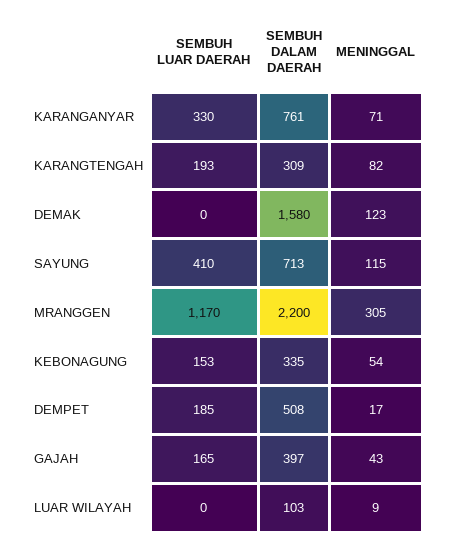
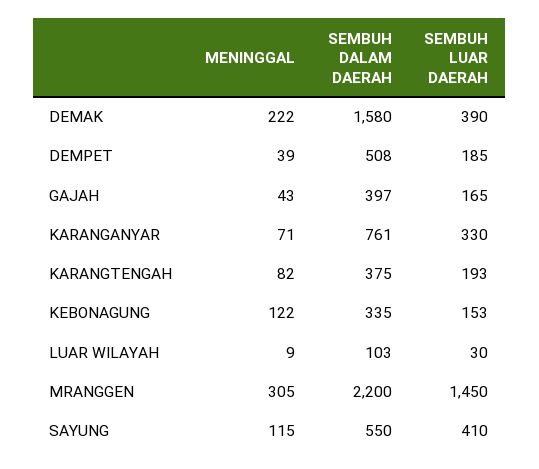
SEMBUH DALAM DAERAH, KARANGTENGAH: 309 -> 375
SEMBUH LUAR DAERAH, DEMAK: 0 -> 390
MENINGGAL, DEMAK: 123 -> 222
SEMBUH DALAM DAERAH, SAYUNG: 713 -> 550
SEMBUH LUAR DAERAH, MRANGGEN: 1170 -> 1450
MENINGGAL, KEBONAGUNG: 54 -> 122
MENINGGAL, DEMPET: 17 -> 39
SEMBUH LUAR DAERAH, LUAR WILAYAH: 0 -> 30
------------------------------
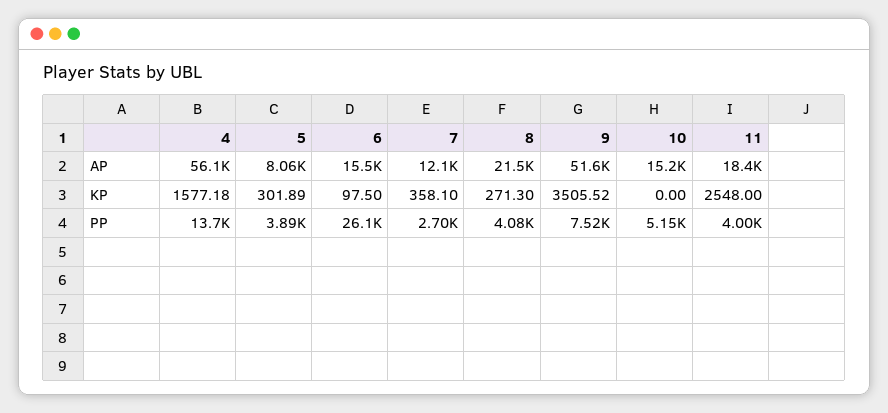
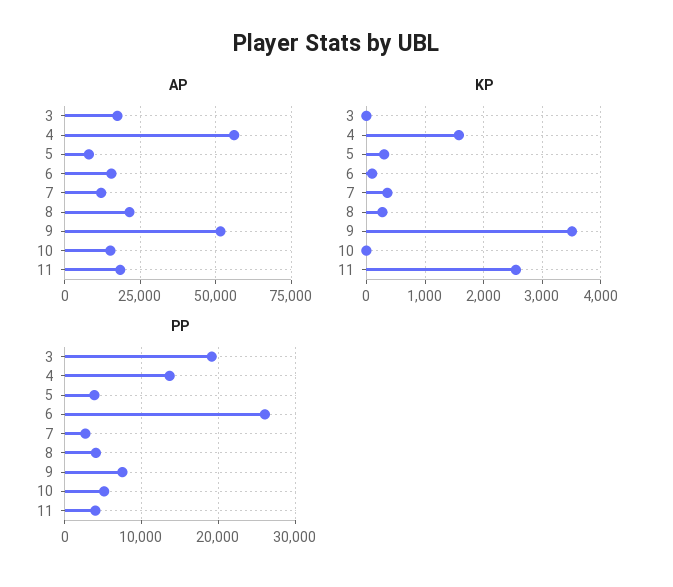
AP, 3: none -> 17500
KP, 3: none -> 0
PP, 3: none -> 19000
------------------------------
• JOB: Print the lines above from the one with "SEMBUH DALAM DAERAH, KARANGTENGAH: 309 -> 375" through the one with "SEMBUH LUAR DAERAH, LUAR WILAYAH: 0 -> 30", both included, exactly as written and nothing more.

• TASK SOLUTION:
SEMBUH DALAM DAERAH, KARANGTENGAH: 309 -> 375
SEMBUH LUAR DAERAH, DEMAK: 0 -> 390
MENINGGAL, DEMAK: 123 -> 222
SEMBUH DALAM DAERAH, SAYUNG: 713 -> 550
SEMBUH LUAR DAERAH, MRANGGEN: 1170 -> 1450
MENINGGAL, KEBONAGUNG: 54 -> 122
MENINGGAL, DEMPET: 17 -> 39
SEMBUH LUAR DAERAH, LUAR WILAYAH: 0 -> 30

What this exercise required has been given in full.